L’innovazione nel settore agroalimentare è "open", ha bisogno di una rete e di un approccio olistico che coinvolga l’intera filiera, dal produttore al consumatore, passando forzatamente dalla ricerca pubblica.
La crescita è il risultato di uno scambio aperto, vero motore dello sviluppo del settore alimentare: nessuna azienda innova da sola ma lo fa all’interno della filiera, anche assieme ai competitor.

A sostegno di questa tesi, Alberto Nucciarelli, ricercatore di Economia all’Università di Trento, ha portato il caso del settore agri-food olandese.
Nei Paesi Bassi i produttori di pomodoro mettono in rete l’innovazione di prodotto e di processo e questo modo di agire funziona: è così che sono riusciti ad essere il secondo esportatore di prodotti agricoli al mondo, pur essendo duecento volte più piccoli degli Usa.

E’ stato questo il focus dell’appuntamento "Confronti" che si svolto lo scorso tre giugno nella sala conferenze del Dipartimento di Economia e management di Trento, nel corso del Festival dell'economia - I luoghi della crescita.

Presenti, oltre a Nucciarelli, anche Matteo Vittuari, docente di Politiche di sviluppo rurale all’Università di Bologna ed Andrea Segrè, presidente della Fondazione Mach di San Michele all’Adige e professore di Politica agraria internazionale all’Università di Bologna.

Anche quando si studia il settore agroalimentare non si può guadare solo ai singoli agenti, bensì a come essi interagiscono, pur nella loro profonda diversità.
Vittuari ha citato due progetti finanziati dalla Commissione europea, "Fusions" e "Refresh" incentrati sugli sprechi alimentari, con il coinvolgimento di diversi stakeholder della filiera alimentare.

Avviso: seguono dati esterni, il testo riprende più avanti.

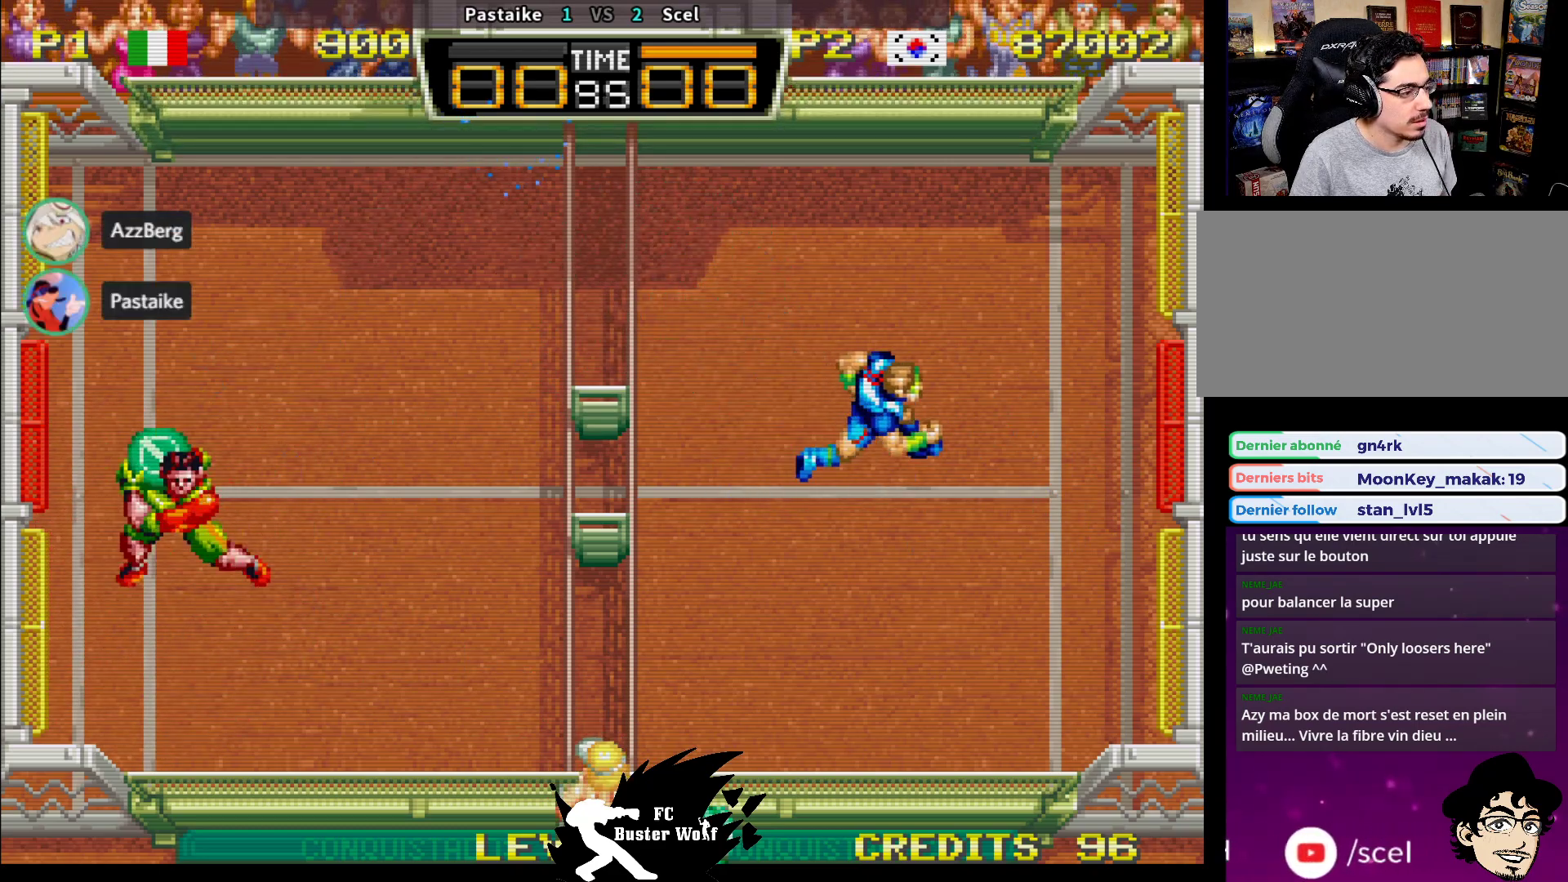
{"dt_ms": 500, "buttons": [], "left_stick": "center", "events": [[267, "left_stick", "center"]]}
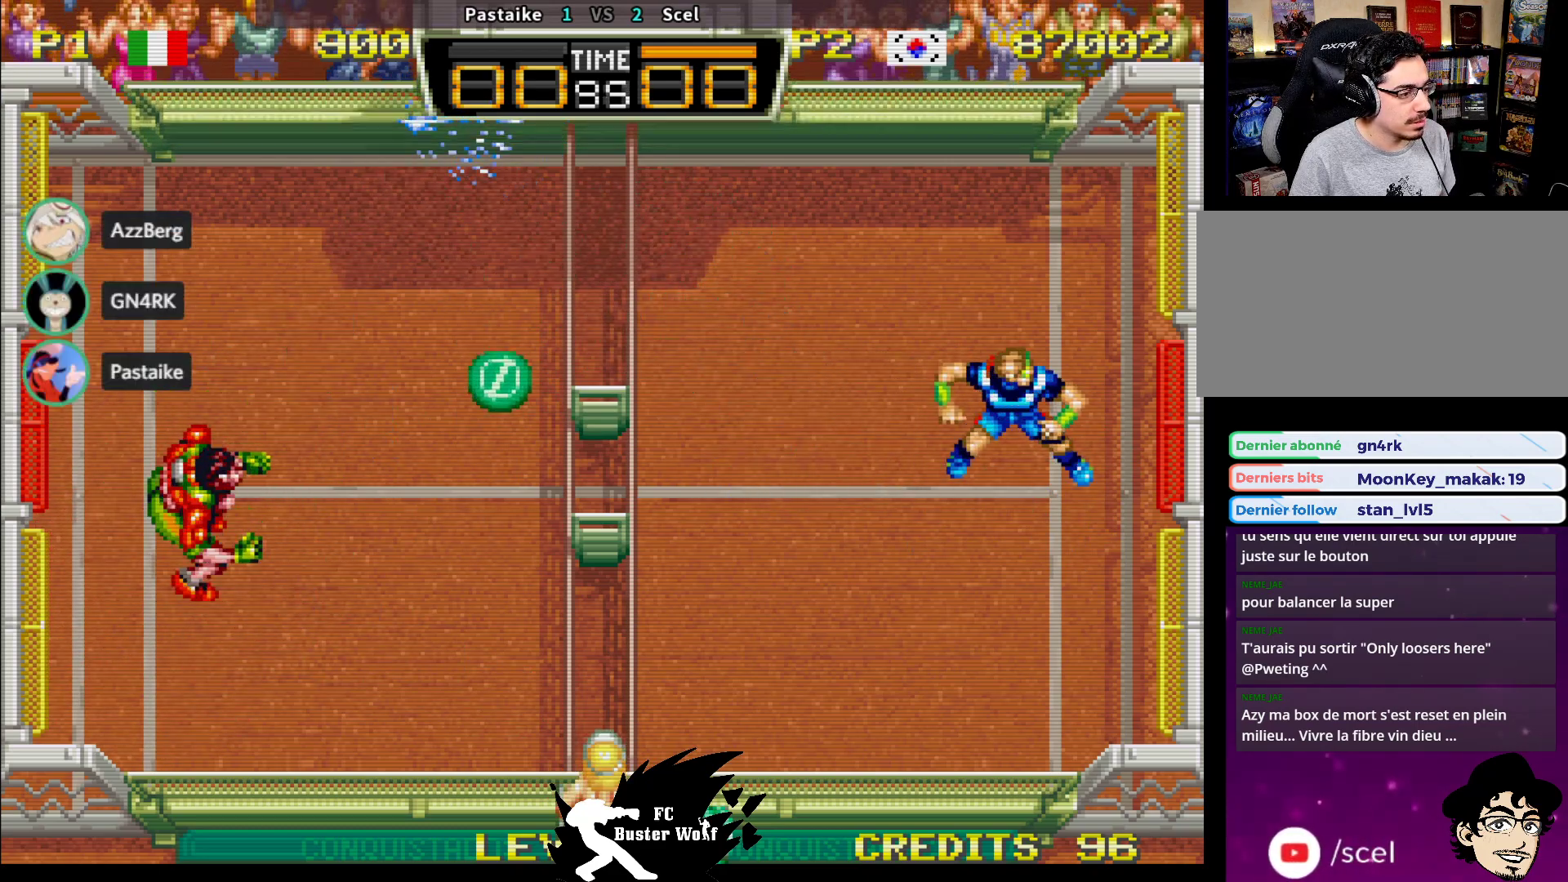
{"dt_ms": 500, "buttons": [], "left_stick": "center", "events": []}
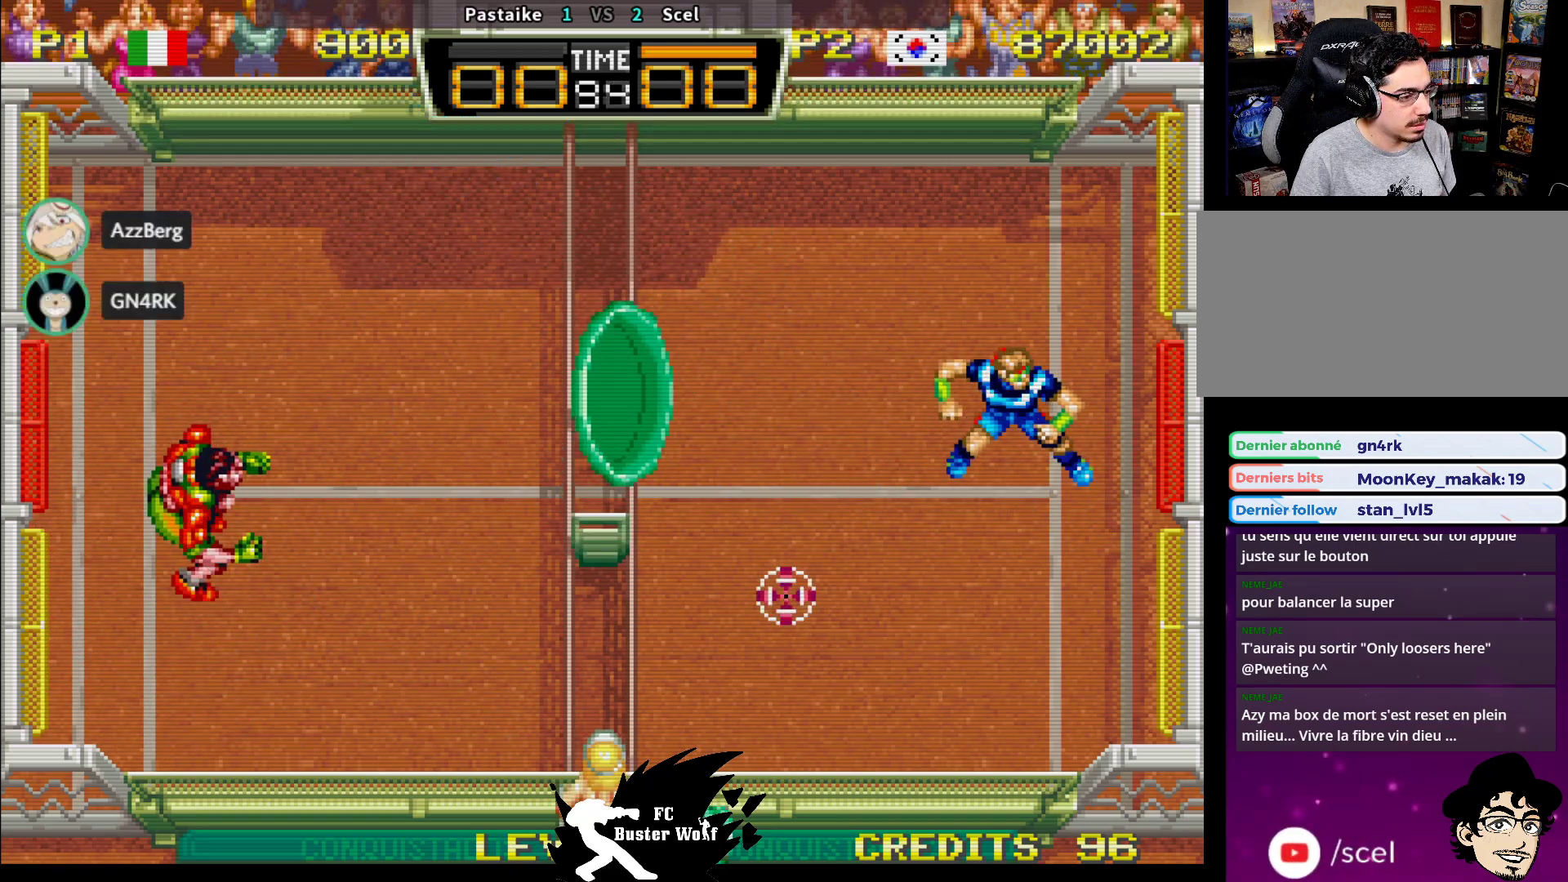
{"dt_ms": 1000, "buttons": [], "left_stick": "center"}
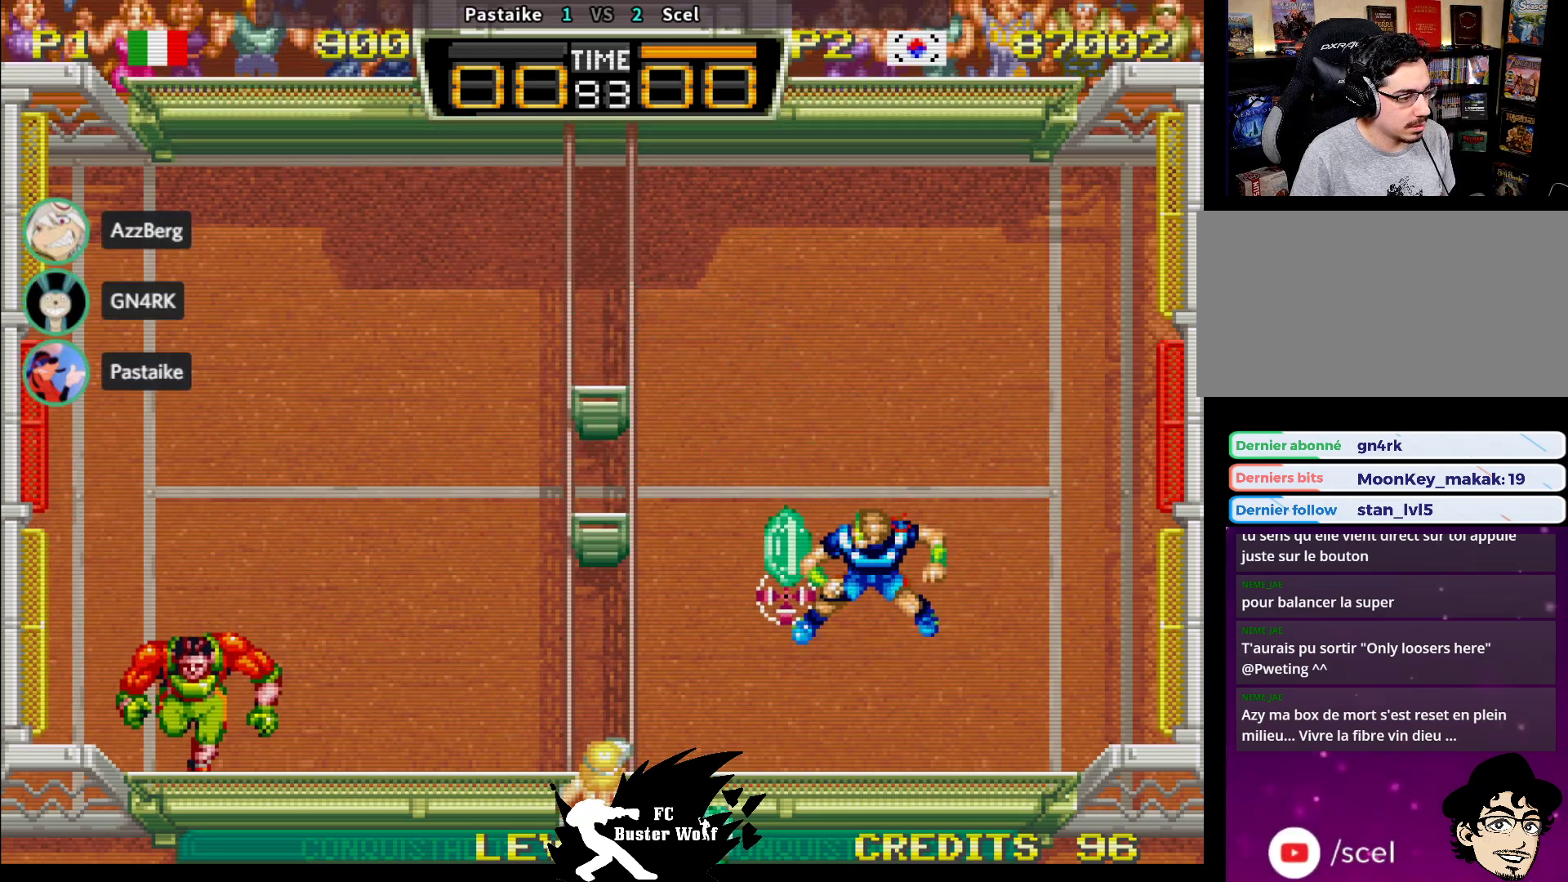
{"dt_ms": 500, "buttons": [], "left_stick": "up-left", "events": [[83, "left_stick", "up-left"], [100, "SQUARE", "down"], [183, "SQUARE", "up"], [283, "SQUARE", "down"], [383, "SQUARE", "up"]]}
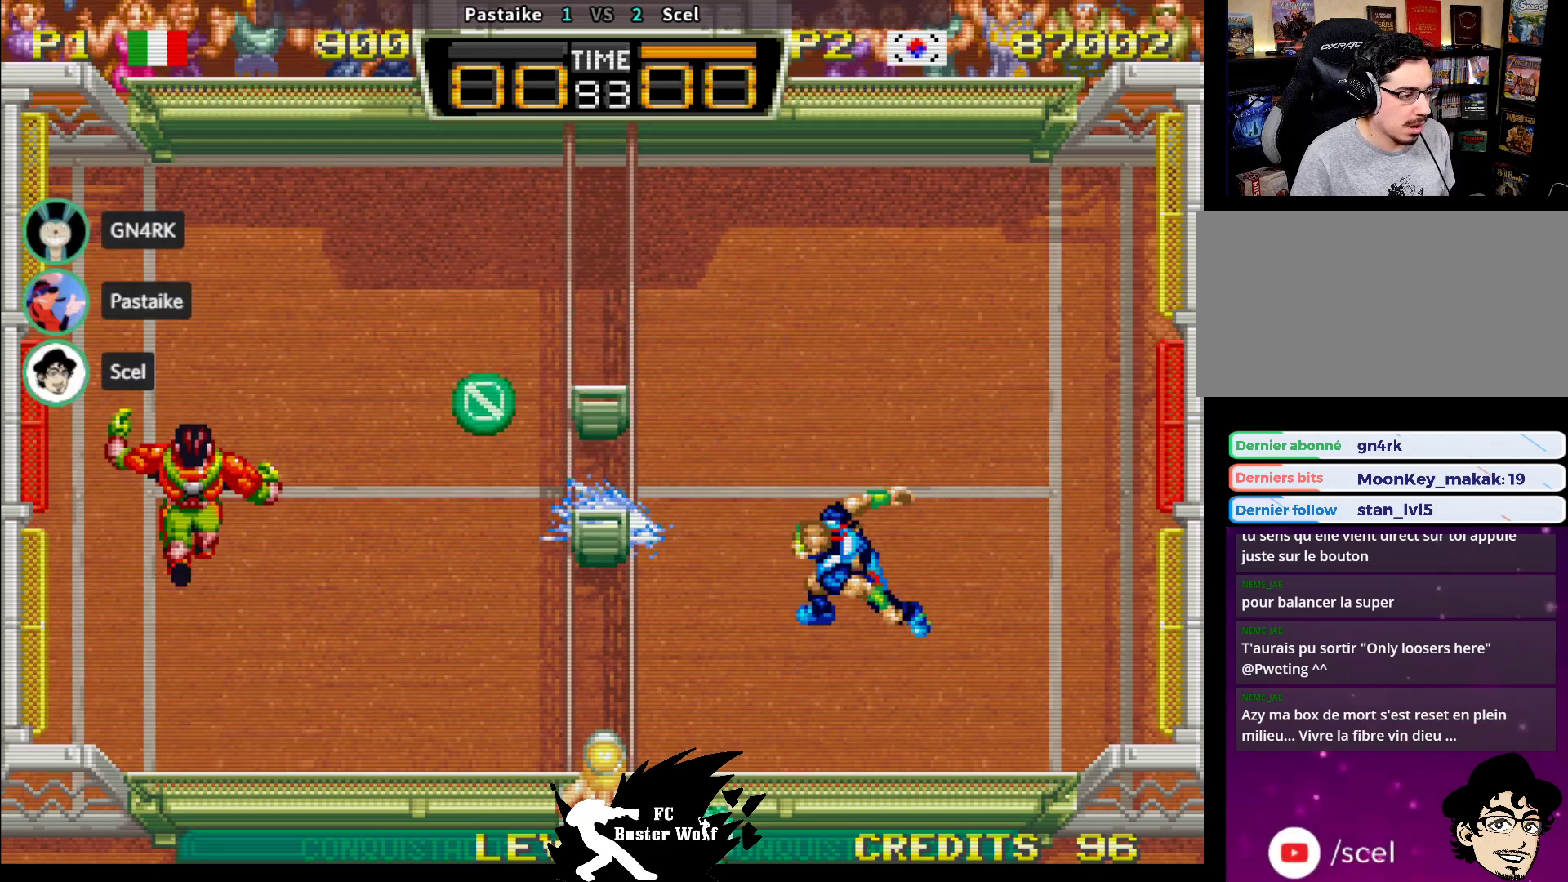
{"dt_ms": 500, "buttons": [], "left_stick": "up-right", "events": [[117, "left_stick", "center"], [233, "left_stick", "right"], [317, "left_stick", "up-right"]]}
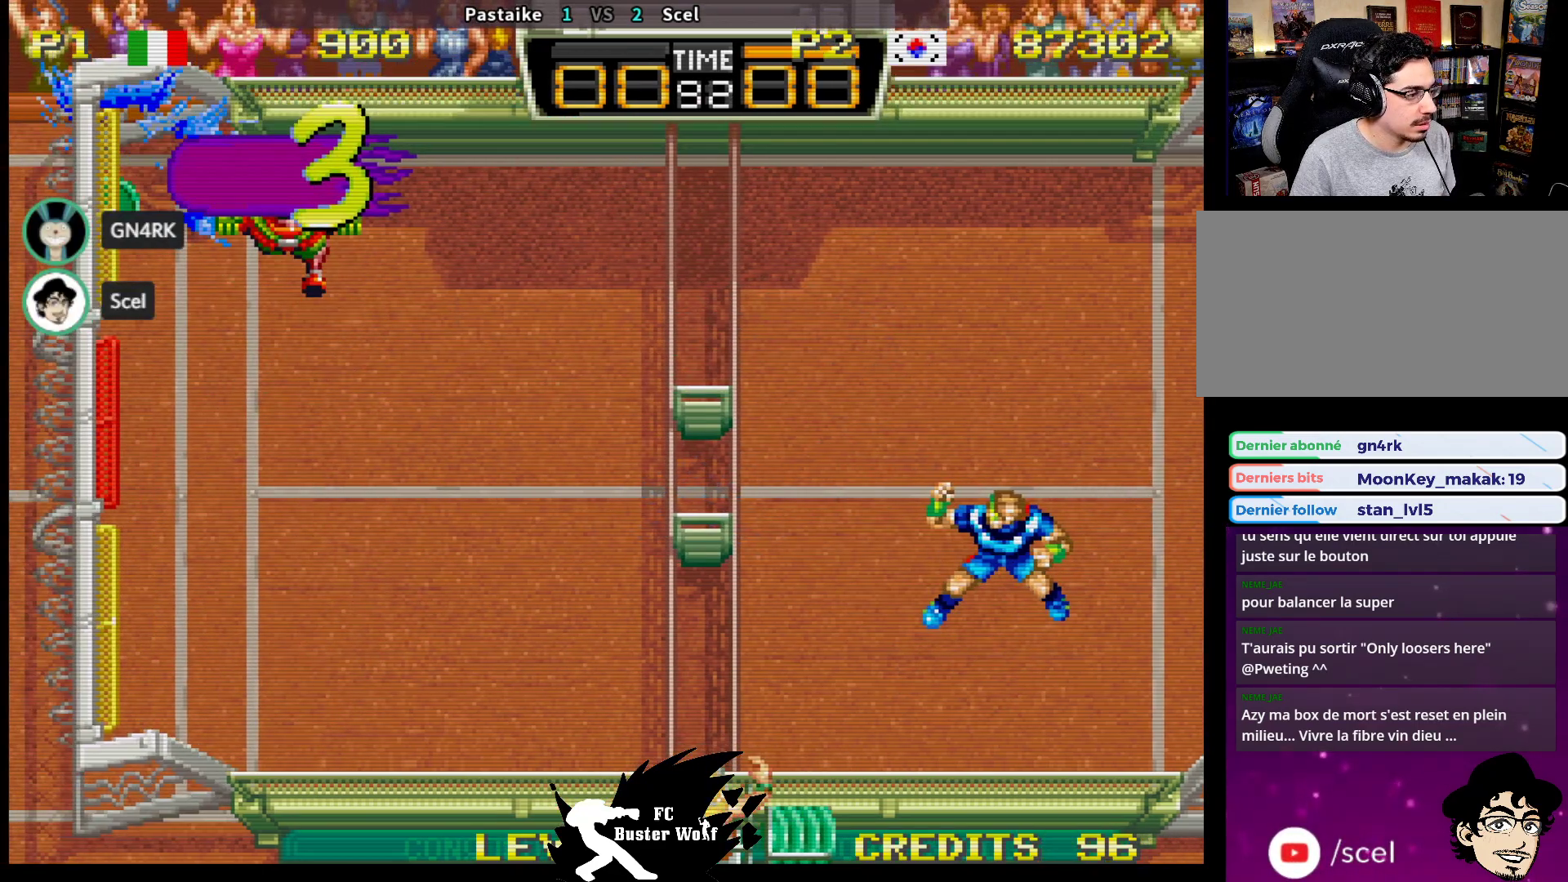
{"dt_ms": 500, "buttons": [], "left_stick": "center", "events": [[100, "left_stick", "center"]]}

E’ anche con l’innovazione sociale, creata da individui o da comunità, che si possono combattere gli sprechi nella filiera.
Un problema che ha forti risvolti economici. Basti pensare che, nel 2012, a livello di Unione europea, 88 milioni di tonnellate di cibo sono andate sprecate, 46 delle quali a livello di consumatore, per un corrispettivo di 173 chili di cibo gettato a testa.

Il punto successivo, sollevato da Segrè, è che l’innovazione agroalimentare passa dalla ricerca, soprattutto quella pubblica.
Alla Fondazione Mach, per esempio, si lavora, tra le altre cose, sulla tracciabilità dei prodotti, utilizzando il metodo degli isotopi per combattere il fenomeno dell’italian sounding. Con questo approccio di riesce a risalire in maniera inequivocabile all’origine degli alimenti, garantendone la qualità e tutelando così contemporaneamente produttore e consumatore.